P.S. - "Conventional orbit" is a loaded phrase in this context. The peculiarities of the quantum world require orbital solutions that look like figure eights and other loopy forms, rather than conventional elliptical orbits. These loopy forms are all spherically distorted standing-wave solutions, which can in turn be thought of as akin to distorted multiple loops on a skip rope. These skip ropes rotate in the complex plane, though, not in ordinary space.

Answer 5

Because of the penetration, that is, because the $\mathrm{2s}$ electron can spend time near the nucleus, it is less effectively shielded by the core electrons than a $\mathrm{2p}$ electron. Because it is less effectively shielded, a $\mathrm{2s}$ electron experiences a higher effective nuclear charge and is held closer to the nucleus than a $\mathrm{2p}$ electron which gives the $\mathrm{2s}$ orbital a lower energy.

Answer 6

This is not a thorough answer. It holds when comparing orbital energies of the same shell number $n$ (in your case 2) in atoms containing a low number of electrons. This question contains more information on this.

The letter of the orbital ($\mathrm{s}$, $\mathrm{p}$, $\mathrm{d}$, etc.) is a nameplace for the azimuthal quantum number (orbital angular momentum, $\ell$). The $\mathrm{s}$ orbital has $\ell=0$, $\mathrm{p}$ has $\ell=1$. The angular momentum being higher, the energy also is.

Answer 7

Could not a simple way of rationalising this result be to use the formula for a classical Coulombic attraction between point charges?

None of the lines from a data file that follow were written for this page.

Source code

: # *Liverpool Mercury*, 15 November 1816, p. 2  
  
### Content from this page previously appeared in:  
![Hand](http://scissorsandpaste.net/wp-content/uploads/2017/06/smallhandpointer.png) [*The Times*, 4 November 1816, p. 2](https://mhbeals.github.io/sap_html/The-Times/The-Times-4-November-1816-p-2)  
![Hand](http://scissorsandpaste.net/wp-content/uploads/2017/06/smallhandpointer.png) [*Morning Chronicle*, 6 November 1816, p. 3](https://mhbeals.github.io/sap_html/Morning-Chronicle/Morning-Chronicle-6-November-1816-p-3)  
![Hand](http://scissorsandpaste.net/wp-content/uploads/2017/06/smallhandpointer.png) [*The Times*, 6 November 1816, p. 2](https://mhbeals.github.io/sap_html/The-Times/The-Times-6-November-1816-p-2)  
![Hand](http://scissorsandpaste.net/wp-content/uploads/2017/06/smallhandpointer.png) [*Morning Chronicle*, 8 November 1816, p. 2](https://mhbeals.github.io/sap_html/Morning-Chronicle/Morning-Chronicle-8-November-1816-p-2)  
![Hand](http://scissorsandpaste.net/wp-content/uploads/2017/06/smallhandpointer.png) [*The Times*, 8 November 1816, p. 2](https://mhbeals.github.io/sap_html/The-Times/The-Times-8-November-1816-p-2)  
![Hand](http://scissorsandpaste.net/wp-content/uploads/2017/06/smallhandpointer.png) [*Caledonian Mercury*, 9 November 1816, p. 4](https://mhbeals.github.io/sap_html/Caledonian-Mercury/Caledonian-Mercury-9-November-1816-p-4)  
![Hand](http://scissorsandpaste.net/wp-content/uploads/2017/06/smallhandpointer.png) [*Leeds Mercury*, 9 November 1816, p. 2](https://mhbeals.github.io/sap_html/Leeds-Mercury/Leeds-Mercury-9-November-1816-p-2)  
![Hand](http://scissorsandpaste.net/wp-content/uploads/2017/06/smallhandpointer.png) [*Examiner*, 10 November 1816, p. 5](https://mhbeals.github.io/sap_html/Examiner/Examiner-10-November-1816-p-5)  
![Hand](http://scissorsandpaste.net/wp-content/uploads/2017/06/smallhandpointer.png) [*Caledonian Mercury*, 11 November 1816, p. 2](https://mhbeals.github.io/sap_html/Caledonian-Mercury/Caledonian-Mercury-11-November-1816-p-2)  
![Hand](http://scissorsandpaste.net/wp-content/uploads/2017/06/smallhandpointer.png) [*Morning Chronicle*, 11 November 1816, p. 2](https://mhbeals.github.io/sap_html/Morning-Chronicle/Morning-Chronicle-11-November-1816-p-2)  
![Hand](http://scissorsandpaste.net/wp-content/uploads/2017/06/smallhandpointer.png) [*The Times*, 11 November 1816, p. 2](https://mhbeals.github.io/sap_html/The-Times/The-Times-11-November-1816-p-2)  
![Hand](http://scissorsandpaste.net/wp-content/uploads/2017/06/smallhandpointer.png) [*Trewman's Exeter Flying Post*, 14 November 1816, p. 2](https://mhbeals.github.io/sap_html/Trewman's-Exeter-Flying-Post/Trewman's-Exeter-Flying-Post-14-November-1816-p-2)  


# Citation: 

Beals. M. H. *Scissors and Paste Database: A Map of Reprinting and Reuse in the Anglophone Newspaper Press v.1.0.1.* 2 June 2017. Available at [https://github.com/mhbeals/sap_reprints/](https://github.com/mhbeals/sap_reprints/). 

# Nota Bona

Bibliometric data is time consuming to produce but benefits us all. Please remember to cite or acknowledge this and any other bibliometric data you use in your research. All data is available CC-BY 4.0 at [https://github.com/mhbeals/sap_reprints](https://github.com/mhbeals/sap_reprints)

Given the radial distribution as shown, and the scaling of electrostatic force with r² rather than r, any time spent closer to the nucleus is vastly more important than time spent further away in terms of energy minimisation. This means that as radius increases (going left to right on the graph) what the lines do gets increasingly irrelevant unless they have exhibited very similar behaviour previously.